**TASK ITEM:** Could you write out the text of every record below word for word, leaving the pictures out of your answer?

**RECORD EXTRACTS:**
************

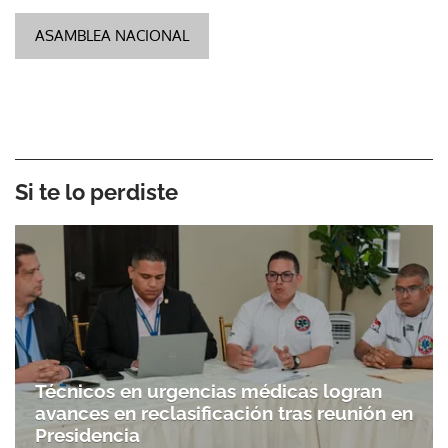
ASAMBLEA NACIONAL
Si te lo perdiste
Técnicos en urgencias médicas logran
avances en reclasificación tras reunión en
Presidencia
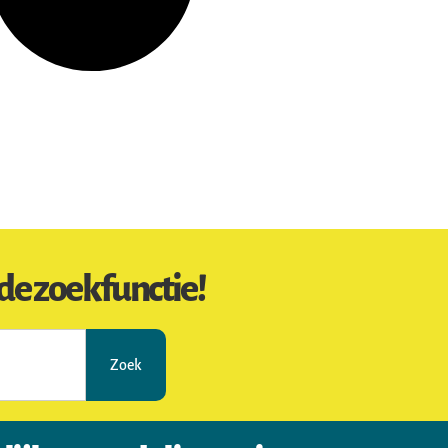
de zoekfunctie!
Zoek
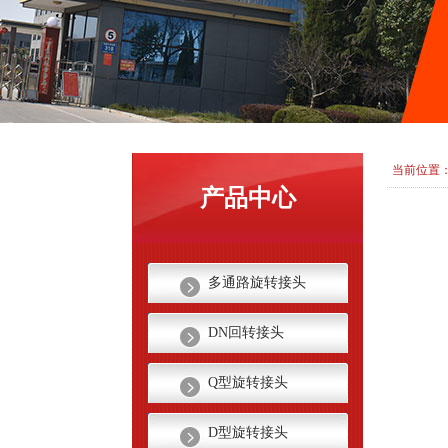
当前位置
产品中心
多通路旋转接头
DN回转接头
Q型旋转接头
D型旋转接头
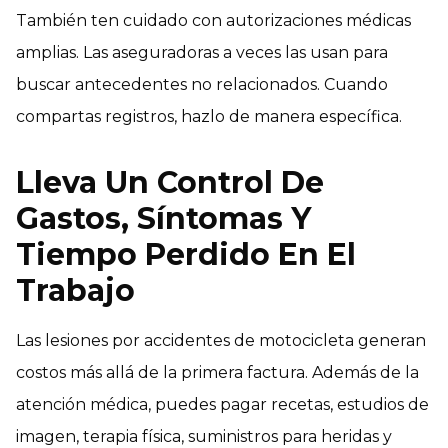
También ten cuidado con autorizaciones médicas
amplias. Las aseguradoras a veces las usan para
buscar antecedentes no relacionados. Cuando
compartas registros, hazlo de manera específica.
Lleva Un Control De
Gastos, Síntomas Y
Tiempo Perdido En El
Trabajo
Las lesiones por accidentes de motocicleta generan
costos más allá de la primera factura. Además de la
atención médica, puedes pagar recetas, estudios de
imagen, terapia física, suministros para heridas y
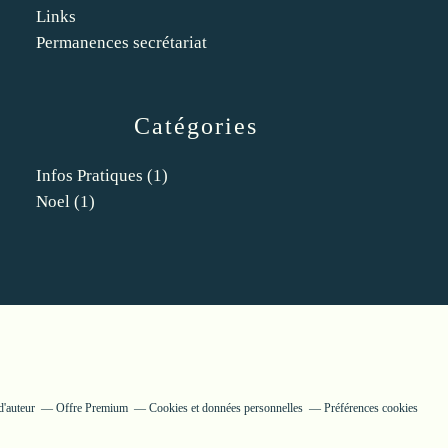
Links
Permanences secrétariat
Catégories
Infos Pratiques
(1)
Noel
(1)
d'auteur
Offre Premium
Cookies et données personnelles
Préférences cookies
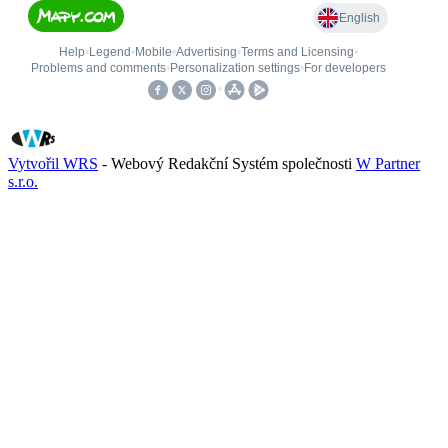
Vytvořil WRS
- Webový Redakční Systém společnosti
W Partner
s.r.o.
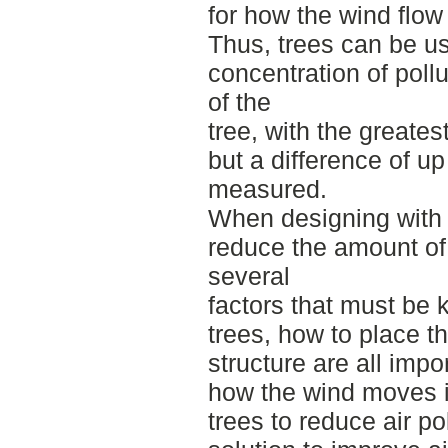
for how the wind flow 
Thus, trees can be u
concentration of pollut
of the
tree, with the greates
but a difference of u
measured.
When designing with tr
reduce the amount of a
several
factors that must be k
trees, how to place t
structure are all impor
how the wind moves i
trees to reduce air pol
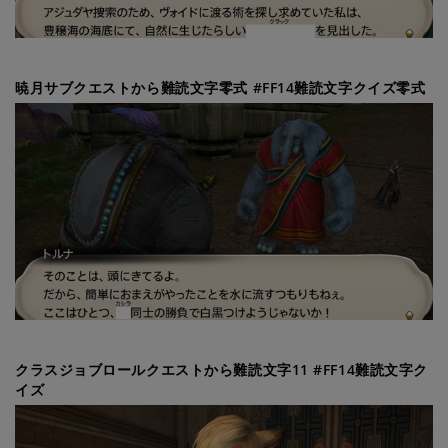
暁月サブクエストから難読文字零式 #FF14難読文字クイズ零式
クラスジョブロールクエストから難読文字11 #FF14難読文字ク
イズ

************

**REPLY:**
ASAMBLEA NACIONAL
Si te lo perdiste
Técnicos en urgencias médicas logran
avances en reclasificación tras reunión en
Presidencia
de zoekfunctie!
Zoek
当前位置
产品中心
多通路旋转接头
DN回转接头
Q型旋转接头
D型旋转接头
También ten cuidado con autorizaciones médicas
amplias. Las aseguradoras a veces las usan para
buscar antecedentes no relacionados. Cuando
compartas registros, hazlo de manera específica.
Lleva Un Control De
Gastos, Síntomas Y
Tiempo Perdido En El
Trabajo
Las lesiones por accidentes de motocicleta generan
costos más allá de la primera factura. Además de la
atención médica, puedes pagar recetas, estudios de
imagen, terapia física, suministros para heridas y
Links
Permanences secrétariat
Catégories
Infos Pratiques
(1)
Noel
(1)
d'auteur
Offre Premium
Cookies et données personnelles
Préférences cookies
Vytvořil WRS
- Webový Redakční Systém společnosti
W Partner
s.r.o.
for how the wind flow 
Thus, trees can be u
concentration of pollut
of the
tree, with the greates
but a difference of u
measured.
When designing with tr
reduce the amount of a
several
factors that must be k
trees, how to place t
structure are all impor
how the wind moves i
trees to reduce air pol
暁月サブクエストから難読文字零式 #FF14難読文字クイズ零式
クラスジョブロールクエストから難読文字11 #FF14難読文字ク
イズ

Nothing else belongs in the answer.